↓↓↓
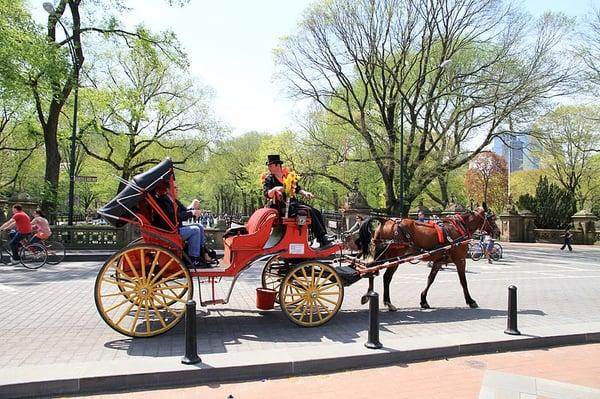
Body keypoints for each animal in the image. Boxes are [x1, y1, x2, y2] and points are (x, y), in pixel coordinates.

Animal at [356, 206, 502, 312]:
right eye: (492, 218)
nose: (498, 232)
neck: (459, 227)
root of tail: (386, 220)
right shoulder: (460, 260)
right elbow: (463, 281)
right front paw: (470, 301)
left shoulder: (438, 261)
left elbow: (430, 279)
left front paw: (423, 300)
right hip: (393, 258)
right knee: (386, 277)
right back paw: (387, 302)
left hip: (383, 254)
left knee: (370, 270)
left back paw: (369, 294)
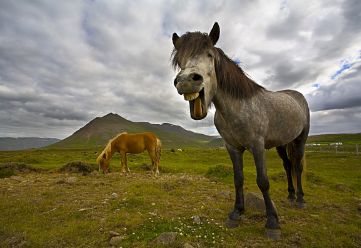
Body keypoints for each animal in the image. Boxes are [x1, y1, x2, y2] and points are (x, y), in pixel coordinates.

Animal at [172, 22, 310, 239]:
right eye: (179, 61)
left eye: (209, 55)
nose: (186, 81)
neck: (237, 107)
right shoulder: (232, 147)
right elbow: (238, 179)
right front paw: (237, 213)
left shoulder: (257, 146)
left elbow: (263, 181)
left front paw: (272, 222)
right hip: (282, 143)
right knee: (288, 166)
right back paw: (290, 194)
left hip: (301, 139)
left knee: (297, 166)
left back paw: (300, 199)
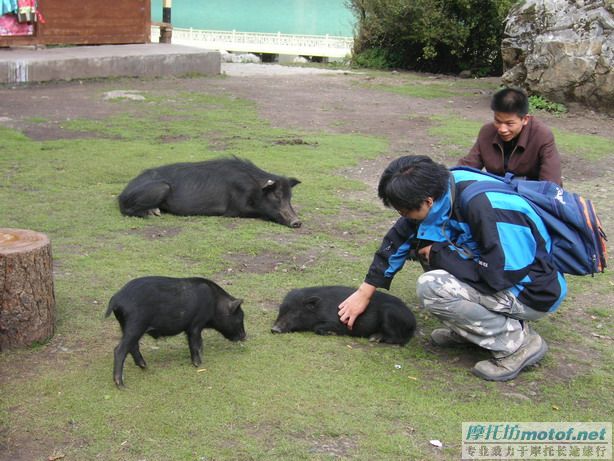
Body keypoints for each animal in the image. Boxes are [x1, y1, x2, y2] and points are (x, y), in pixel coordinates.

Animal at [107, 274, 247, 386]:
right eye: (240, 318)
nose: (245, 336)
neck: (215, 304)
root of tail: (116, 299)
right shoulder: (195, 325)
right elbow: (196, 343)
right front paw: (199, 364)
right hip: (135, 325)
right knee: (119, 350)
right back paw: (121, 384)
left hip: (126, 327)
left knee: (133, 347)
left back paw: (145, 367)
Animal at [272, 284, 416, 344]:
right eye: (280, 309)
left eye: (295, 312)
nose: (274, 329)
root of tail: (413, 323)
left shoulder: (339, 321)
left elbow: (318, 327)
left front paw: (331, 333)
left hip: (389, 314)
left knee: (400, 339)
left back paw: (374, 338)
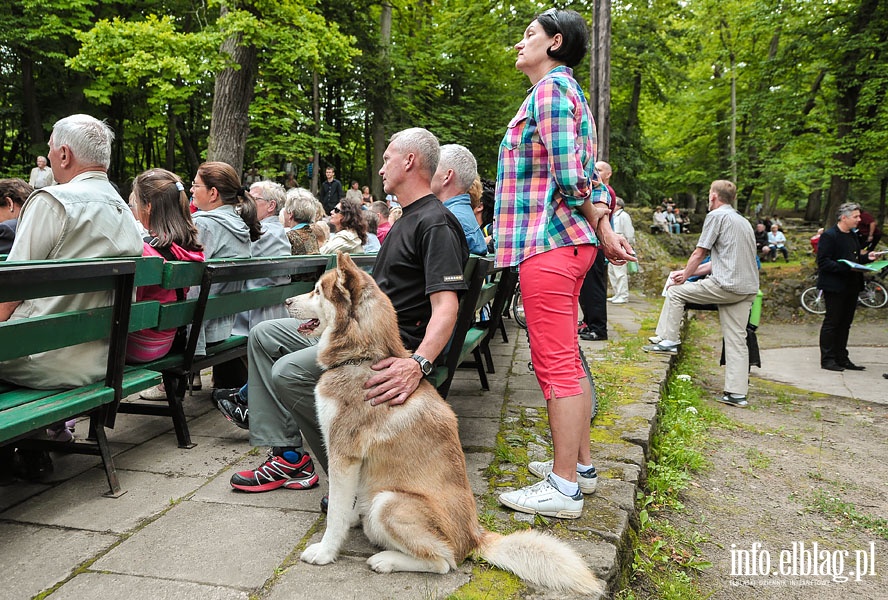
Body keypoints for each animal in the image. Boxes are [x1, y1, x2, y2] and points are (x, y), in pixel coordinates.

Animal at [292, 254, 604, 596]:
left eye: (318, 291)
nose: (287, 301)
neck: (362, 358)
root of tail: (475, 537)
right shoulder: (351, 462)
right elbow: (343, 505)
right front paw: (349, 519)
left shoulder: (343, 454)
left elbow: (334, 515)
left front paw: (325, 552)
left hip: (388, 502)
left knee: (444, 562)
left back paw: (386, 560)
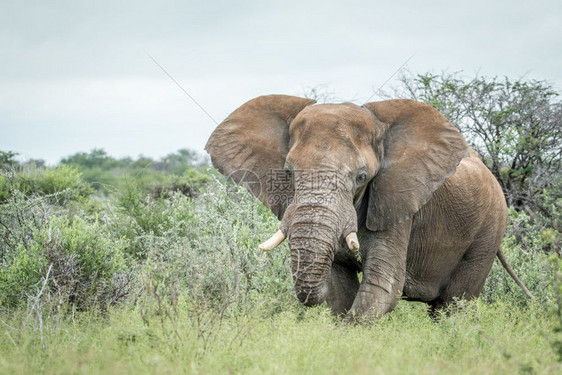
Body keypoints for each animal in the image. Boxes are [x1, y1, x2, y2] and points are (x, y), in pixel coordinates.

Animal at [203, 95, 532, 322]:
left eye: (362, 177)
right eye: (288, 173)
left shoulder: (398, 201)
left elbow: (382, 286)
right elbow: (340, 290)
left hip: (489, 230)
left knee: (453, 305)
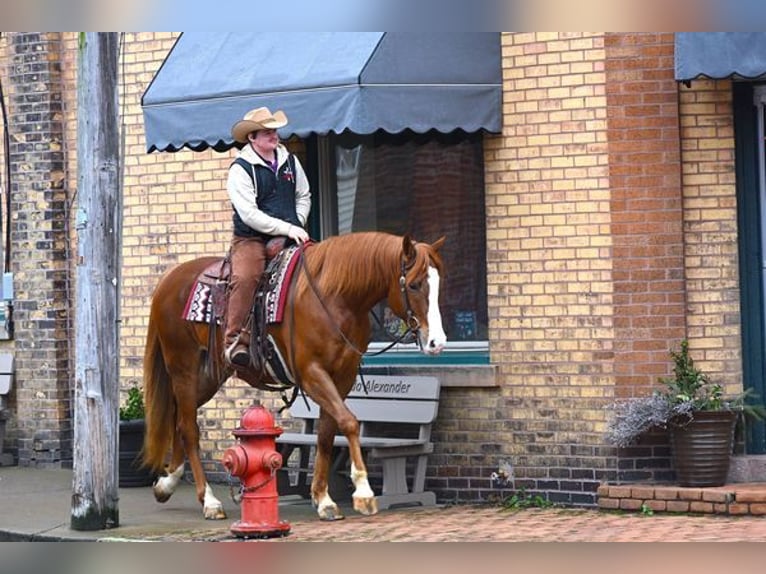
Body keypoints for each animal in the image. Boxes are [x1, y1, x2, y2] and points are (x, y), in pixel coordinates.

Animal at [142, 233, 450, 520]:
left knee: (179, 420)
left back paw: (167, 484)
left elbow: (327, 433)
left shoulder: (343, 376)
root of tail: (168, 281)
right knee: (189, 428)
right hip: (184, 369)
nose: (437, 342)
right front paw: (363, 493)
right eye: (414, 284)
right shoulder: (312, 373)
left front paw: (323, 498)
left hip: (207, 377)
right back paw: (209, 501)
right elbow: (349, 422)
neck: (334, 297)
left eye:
↑↑↑
▶ _REQUIRED ACTION_:
Working from the records above, set down word for word everything from the line containing "left eye: (209, 55)" down to the line containing "nose: (245, 336)", ends included, minus the pictures.

▶ _SOLUTION TO THIS PROBLEM_:
left eye: (209, 55)
nose: (186, 81)
neck: (237, 107)
right shoulder: (232, 147)
right elbow: (238, 179)
right front paw: (237, 213)
left shoulder: (257, 146)
left elbow: (263, 181)
left front paw: (272, 222)
right hip: (282, 143)
right knee: (288, 166)
right back paw: (290, 194)
left hip: (301, 139)
left knee: (297, 166)
left back paw: (300, 199)
Body keypoints for each animal in the image. Boxes are [x1, y1, x2, y2] and points are (x, y), in pixel coordinates.

Animal at [107, 274, 247, 386]:
right eye: (240, 318)
nose: (245, 336)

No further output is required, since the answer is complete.